►

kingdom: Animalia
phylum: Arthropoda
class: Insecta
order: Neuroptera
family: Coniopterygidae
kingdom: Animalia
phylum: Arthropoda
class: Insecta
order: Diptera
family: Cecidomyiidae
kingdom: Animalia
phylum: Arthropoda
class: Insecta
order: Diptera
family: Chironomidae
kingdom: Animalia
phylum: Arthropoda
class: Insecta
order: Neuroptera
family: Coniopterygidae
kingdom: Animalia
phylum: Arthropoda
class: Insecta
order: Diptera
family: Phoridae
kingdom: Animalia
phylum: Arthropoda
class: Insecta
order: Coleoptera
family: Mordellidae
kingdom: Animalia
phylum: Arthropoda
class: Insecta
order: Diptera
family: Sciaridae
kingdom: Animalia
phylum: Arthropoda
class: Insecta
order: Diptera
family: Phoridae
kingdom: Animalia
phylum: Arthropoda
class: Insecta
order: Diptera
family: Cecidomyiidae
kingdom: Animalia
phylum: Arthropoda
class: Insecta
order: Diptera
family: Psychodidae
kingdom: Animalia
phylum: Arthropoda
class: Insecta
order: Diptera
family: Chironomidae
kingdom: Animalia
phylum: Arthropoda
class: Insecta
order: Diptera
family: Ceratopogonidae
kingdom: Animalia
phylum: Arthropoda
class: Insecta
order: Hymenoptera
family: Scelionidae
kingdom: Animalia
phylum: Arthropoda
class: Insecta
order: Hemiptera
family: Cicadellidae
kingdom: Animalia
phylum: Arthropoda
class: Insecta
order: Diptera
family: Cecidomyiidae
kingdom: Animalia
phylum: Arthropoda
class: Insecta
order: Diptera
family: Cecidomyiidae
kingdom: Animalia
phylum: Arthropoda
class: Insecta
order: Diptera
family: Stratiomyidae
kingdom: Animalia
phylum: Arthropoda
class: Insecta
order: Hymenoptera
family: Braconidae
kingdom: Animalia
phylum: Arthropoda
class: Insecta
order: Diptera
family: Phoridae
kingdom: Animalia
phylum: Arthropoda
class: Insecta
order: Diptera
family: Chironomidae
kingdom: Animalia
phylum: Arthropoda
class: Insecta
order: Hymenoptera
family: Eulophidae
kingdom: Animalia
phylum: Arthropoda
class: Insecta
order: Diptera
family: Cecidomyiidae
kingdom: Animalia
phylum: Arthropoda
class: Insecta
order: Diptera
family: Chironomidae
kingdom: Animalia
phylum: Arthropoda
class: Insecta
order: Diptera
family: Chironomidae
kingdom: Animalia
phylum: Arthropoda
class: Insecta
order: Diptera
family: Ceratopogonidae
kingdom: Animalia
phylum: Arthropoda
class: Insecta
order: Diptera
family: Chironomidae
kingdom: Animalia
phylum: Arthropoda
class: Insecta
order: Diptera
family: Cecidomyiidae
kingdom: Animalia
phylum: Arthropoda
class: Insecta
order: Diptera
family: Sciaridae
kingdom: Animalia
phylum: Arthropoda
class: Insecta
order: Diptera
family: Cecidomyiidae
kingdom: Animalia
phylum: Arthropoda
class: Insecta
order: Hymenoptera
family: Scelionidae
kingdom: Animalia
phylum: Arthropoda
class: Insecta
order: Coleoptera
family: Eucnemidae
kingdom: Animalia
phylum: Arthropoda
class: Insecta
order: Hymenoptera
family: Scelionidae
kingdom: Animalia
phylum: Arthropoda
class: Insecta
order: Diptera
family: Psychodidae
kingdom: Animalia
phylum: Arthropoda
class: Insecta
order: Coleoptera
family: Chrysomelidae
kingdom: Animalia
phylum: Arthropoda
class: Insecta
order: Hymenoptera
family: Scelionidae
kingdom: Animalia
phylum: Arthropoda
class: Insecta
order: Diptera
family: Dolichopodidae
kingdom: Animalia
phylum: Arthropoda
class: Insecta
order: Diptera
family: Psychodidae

◄

• **Directions**
Put the lines of the material into a numbered list, beginning at the line that contains "family: Chrysomelidae" and continuing through the end of the material. Omit any blank lines.

• **Complete response**
1. family: Chrysomelidae
2. kingdom: Animalia
3. phylum: Arthropoda
4. class: Insecta
5. order: Hymenoptera
6. family: Scelionidae
7. kingdom: Animalia
8. phylum: Arthropoda
9. class: Insecta
10. order: Diptera
11. family: Dolichopodidae
12. kingdom: Animalia
13. phylum: Arthropoda
14. class: Insecta
15. order: Diptera
16. family: Psychodidae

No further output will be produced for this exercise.